Was auf der Verpackung steht
Was auf der Verpackung steht
  • Die Sachbezeichnung beschreibt die Art des Produktes, z.B. Frischmilch, Jogurt, Sauerrahmbutter.
  • Wertbestimmende Inhaltsstoffe, z.B. 3,5 % Fett
  • Art der Wärmebehandlung: pasteurisiert bei Frischmilch, aus pasteurisiertem Rahm
  • Nennfüllmenge: Liter oder Gewicht in Gramm
  • Lagerbedingungen und Mindesthaltbarkeitsdatum (MHD)
  • Name der Molkerei und Sitz des erzeugenden, verpackenden und vertreibenden Unternehmens
  • Identitätskennzeichen
  • Bei Milch und Butter die Güteklasse sowie zum Teil Nährwertangabe
  • Verwendete Zutaten (Quid = Quantitative Ingredient Declaration), z.B. bei Fruchtjogurt 7 % Erdbeere, Zucker
Unterschied zwischen Butter und Margarine
Butter entsteht ausschließlich aus Milch durch Butterung von Rahm. Margarine entsteht aus pflanzliichen Ölen durch Bearbeitungsschritte wie Entschleimen, Bleichen und Entsäuern.

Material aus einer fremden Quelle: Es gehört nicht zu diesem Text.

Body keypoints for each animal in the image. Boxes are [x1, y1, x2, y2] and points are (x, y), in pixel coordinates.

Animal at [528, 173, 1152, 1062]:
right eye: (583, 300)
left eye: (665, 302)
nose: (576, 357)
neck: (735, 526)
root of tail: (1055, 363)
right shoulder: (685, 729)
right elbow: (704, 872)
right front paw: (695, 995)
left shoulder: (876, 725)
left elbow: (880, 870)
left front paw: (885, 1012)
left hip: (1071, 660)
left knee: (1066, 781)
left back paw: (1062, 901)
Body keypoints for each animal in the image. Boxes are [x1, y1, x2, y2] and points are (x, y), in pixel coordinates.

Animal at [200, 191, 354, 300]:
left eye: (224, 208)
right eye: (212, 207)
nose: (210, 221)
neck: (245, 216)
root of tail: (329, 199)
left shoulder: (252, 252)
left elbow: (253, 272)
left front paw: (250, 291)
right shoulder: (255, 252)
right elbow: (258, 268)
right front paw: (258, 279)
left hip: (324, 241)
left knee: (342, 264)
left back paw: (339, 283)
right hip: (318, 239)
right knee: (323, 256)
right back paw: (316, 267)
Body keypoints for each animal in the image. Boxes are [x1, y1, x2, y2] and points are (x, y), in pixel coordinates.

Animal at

Durch die chemische Härtung wird aus flüssigem Öl ein streichfähiges Produkt. Ein Teil der ungesättigten Fettsäuren kann durch die Härtung zu sogenannten Trans-Fettsäuren werden. 


 



 


Wann ist es Butter, wann Brotaufstrich?
Verzehrsfertige Mischungen von Teebutter und anderen Lebensmitteln, die einen Butteranteil von mindestens 51 Prozent enthalten, werden als „…butter“ bezeichnet, z.B. Kräuterbutter, Sardellenbutter, Knoblauchbutter, usw.

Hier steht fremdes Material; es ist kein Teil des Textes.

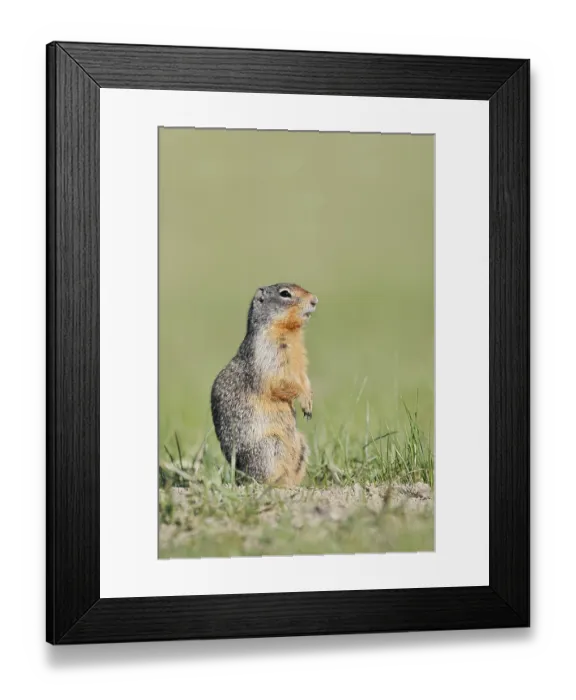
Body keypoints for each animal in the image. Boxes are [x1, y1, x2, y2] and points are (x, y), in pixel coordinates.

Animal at [210, 283, 318, 487]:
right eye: (285, 293)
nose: (315, 300)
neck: (289, 332)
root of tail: (239, 476)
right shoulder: (268, 353)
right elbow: (280, 381)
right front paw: (304, 399)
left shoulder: (300, 360)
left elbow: (304, 378)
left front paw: (309, 400)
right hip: (269, 447)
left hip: (301, 445)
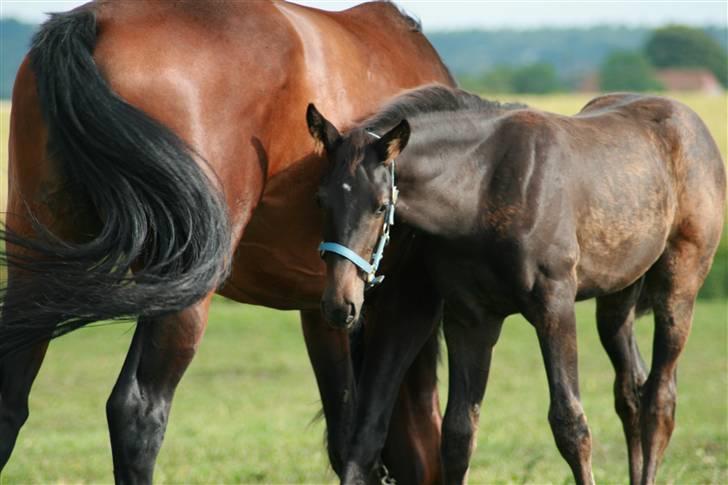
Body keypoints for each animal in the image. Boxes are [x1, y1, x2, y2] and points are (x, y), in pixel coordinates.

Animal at [0, 1, 456, 482]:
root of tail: (91, 23)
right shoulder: (397, 302)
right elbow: (363, 434)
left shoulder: (324, 306)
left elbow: (344, 428)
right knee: (137, 409)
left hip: (37, 267)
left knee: (9, 401)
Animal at [310, 85, 724, 482]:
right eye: (321, 200)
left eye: (381, 205)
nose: (340, 304)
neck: (483, 187)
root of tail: (694, 124)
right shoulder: (470, 320)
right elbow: (458, 434)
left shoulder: (554, 305)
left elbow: (570, 423)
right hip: (618, 295)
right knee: (630, 391)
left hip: (680, 281)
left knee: (660, 398)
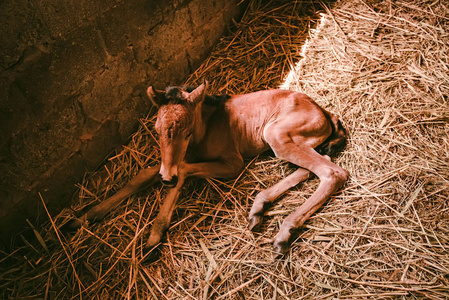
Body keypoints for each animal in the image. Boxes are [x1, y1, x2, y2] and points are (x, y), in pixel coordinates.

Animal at [67, 81, 346, 255]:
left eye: (187, 132)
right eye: (156, 130)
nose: (166, 178)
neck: (207, 127)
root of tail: (325, 113)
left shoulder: (232, 163)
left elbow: (184, 170)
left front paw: (154, 235)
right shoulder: (169, 161)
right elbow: (145, 174)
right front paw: (84, 217)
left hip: (276, 134)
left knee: (333, 172)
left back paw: (284, 232)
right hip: (291, 140)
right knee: (312, 167)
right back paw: (259, 208)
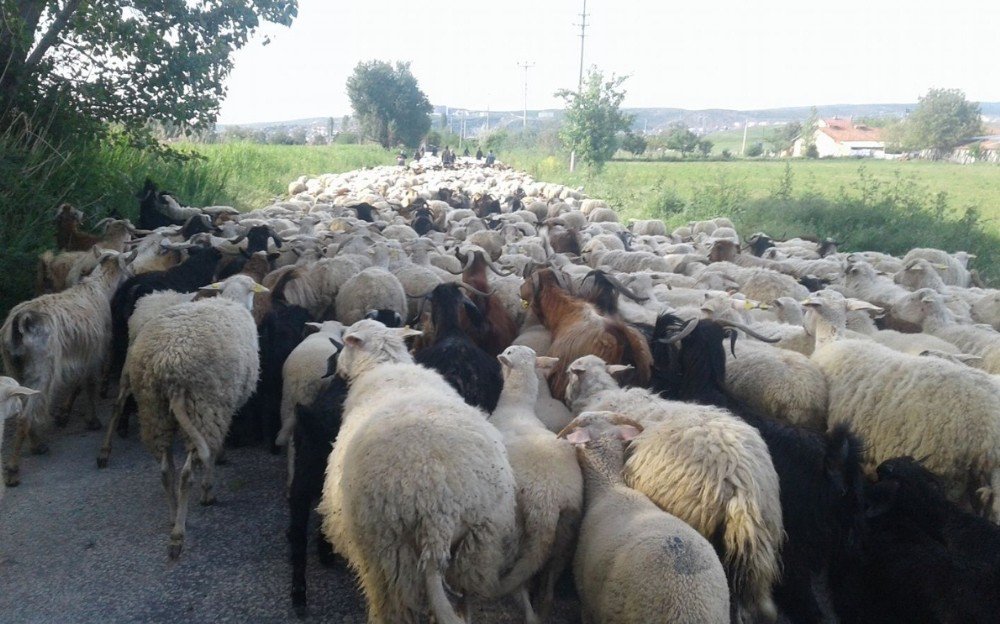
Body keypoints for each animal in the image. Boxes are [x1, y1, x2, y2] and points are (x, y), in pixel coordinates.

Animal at [128, 276, 266, 560]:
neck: (231, 300)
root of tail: (167, 364)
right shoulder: (222, 408)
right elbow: (214, 451)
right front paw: (208, 489)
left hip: (153, 410)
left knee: (165, 470)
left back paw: (173, 517)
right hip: (202, 407)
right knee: (185, 474)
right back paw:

Zubereitungen mit weniger als 51 Prozent Butteranteil werden als „…aufstrich mit Butter“ bezeichnet, z.B. Eiaufstrich mit Butter, Kräuteraufstrich mit Butter, usw.

Was macht Butter unterschiedlich gelbt?
Das Carotin. Es wird im Körper zu Vitamin A verwandelt. Im Sommer, wenn die Kühe viel frisches Gras bekommen, nehmen sie vermehrt Carotin auf. Das macht Sommerbutter "gelber" als Winterbutter. Nach EU-Recht ist es erlaubt, die Butter mit ß-Carotin zu färben. Butter mit dem AMA-Gütesiegel darf jedoch nicht gefärbt werden.

Wissenswert

Butter tiefgekühlt

Butter ist auch für tiefe Temperaturen geeignet. Bei -18°C hält sie mindestens sechs Monate ohne Geschmackseinbußen. Bei Kühlschranktemperaturen ist sie etwa vier Wochen haltbar.

Butter erhitzen

Butter eignet sich besonders gut zum Dünsten, Dämpfen und Verfeinern von Gerichten und Saucen. Bei Zubereitungsarten, die besonders hohe Temperaturen erfordern, wie beim Braten oder Herausbacken, sollte besser Butterschmalz oder geklärte Butter verwendet werden.

Butter selber shaken

Dazu braucht man:
1 kleines Glas mit Schraubverschluss
1 Becher Schlagobers

So gehts:
Leeren Sie ca. ein Fingerbreit Schlagobers (gut gekühlt aus dem Kühlschrank) in das Glas. Zuschrauben und kräftig schütteln. Nach einiger Zeit trennt sich die Butter von der Magermilch. Fertig!